**DOCUMENT SECTION**
As humans, we appreciate the truth and seek it from the people we interact with in our lives. However, in reality, most people are inauthentic and frequently lie for a multitude of reasons. They’re overly worried about what people think about them, how society will perceive them, and the impression they make with people they meet.
People lie consciously and unconsciously, and it’s common behavior across all genders, ethnicities, and ages. Even children lie. We start lying around age three and get better at it fast. By age four, were telling better lies, and if this behavior is undiscovered and benefits our life, we keep with the practice as we age.
What causes children to lie? There are many reasons why children develop lying behavior when they’re young, carrying it through to adolescence and adulthood. One of the biggest reasons why children lie is to cover up trauma that happens to them in their life experiences.
This post discusses whether childhood trauma is responsible for developing lying behavior as we age and progress to adulthood.
Table of Contents
The Behavioral Effects of Childhood Trauma
Research shows children experiencing childhood trauma develop regression behavior or learning problems. However, that doesn’t mean that every child who has a learning issue undergoes trauma resulting in the situation.

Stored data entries
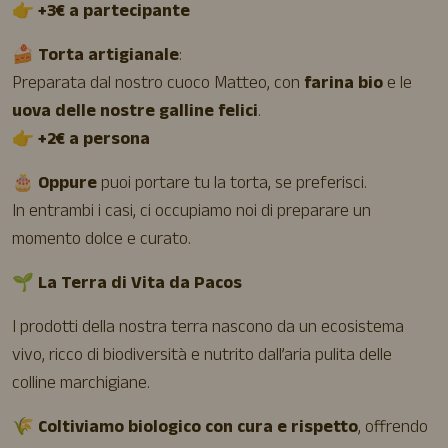
👉
+3€ a partecipante
🍰
Torta artigianale
:
Preparata dal nostro cuoco Matteo, con
farina bio
e le
uova delle nostre galline felici
.
👉
+2€ a persona
🎂
Oppure
puoi portare tu la torta, se preferisci.
In entrambi i casi, ci occupiamo noi di preparare un
momento dolce e curato.
🌱
La Terra di Vita da Pacos
I prodotti della nostra terra nascono da un ecosistema
vivo, ricco di biodiversità e nutrito dall’aria pulita delle
colline marchigiane.
🌾
Coltiviamo biologico con cura e rispetto
, offrendo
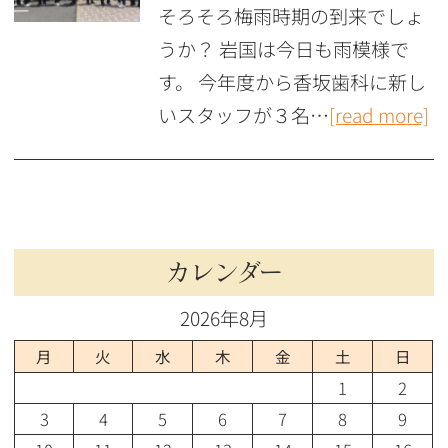
そろそろ梅雨時期の到来でしょ
うか？ 岩国は今日も雨模様で
す。 今年度から香坂歯科に新し
いスタッフが３名…
[read more]
カレンダー
2026年8月
月
火
水
木
金
土
日
1
2
3
4
5
6
7
8
9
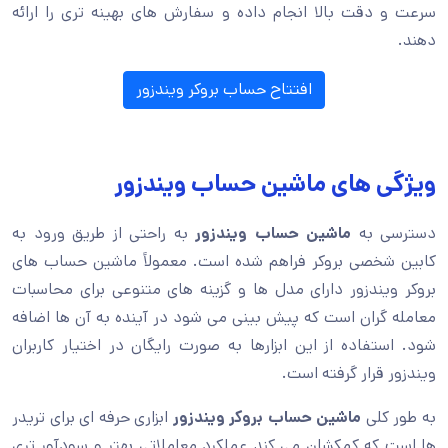
سرعت و دقت بالا انجام داده و سفارش های بهینه تری را ارائه
دهند.
افتتاح حساب بروکر ویندزور
ویژگی های ماشین حساب ویندزور
دسترسی به
ماشین حساب ویندزور
به راحتی از طریق ورود به
کابین شخصی بروکر فراهم شده است. معمولاً ماشین حساب های
بروکر ویندزور دارای مدل ها و گزینه های متنوعی برای محاسبات
معامله گران است که پیش بینی می شود در آینده به آن ها اضافه
شود. استفاده از این ابزارها به صورت رایگان در اختیار کاربران
ویندزور قرار گرفته است.
به طور کلی
ماشین حساب بروکر ویندزور
ابزاری حرفه ای برای تریدر
ها است که کمکشان می کند عملکرد معاملاتی بهتر و سودآور تری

**EXERCISES TO COMPLETE**
**1)** Revise the post on childhood trauma and lying from "As humans, we" to "practice as we age.", substituting "dishonest" for "inauthentic".
**2)** Translate into Spanish this sentence from the post on childhood trauma and lying: "People lie consciously and unconsciously, and it’s common behavior across all genders, ethnicities, and ages."
**3)** According to the post on childhood trauma and lying, what are people overly worried about? List each item.

**EXPECTED RESULTS**
**1)**
As humans, we appreciate the truth and seek it from the people we interact with in our lives. However, in reality, most people are dishonest and frequently lie for a multitude of reasons. They’re overly worried about what people think about them, how society will perceive them, and the impression they make with people they meet.
People lie consciously and unconsciously, and it’s common behavior across all genders, ethnicities, and ages. Even children lie. We start lying around age three and get better at it fast. By age four, were telling better lies, and if this behavior is undiscovered and benefits our life, we keep with the practice as we age.

**2)** Las personas mienten de manera consciente e inconsciente, y es un comportamiento común en todos los géneros, etnias y edades.

**3)**
- What people think about them
- How society will perceive them
- The impression they make with people they meet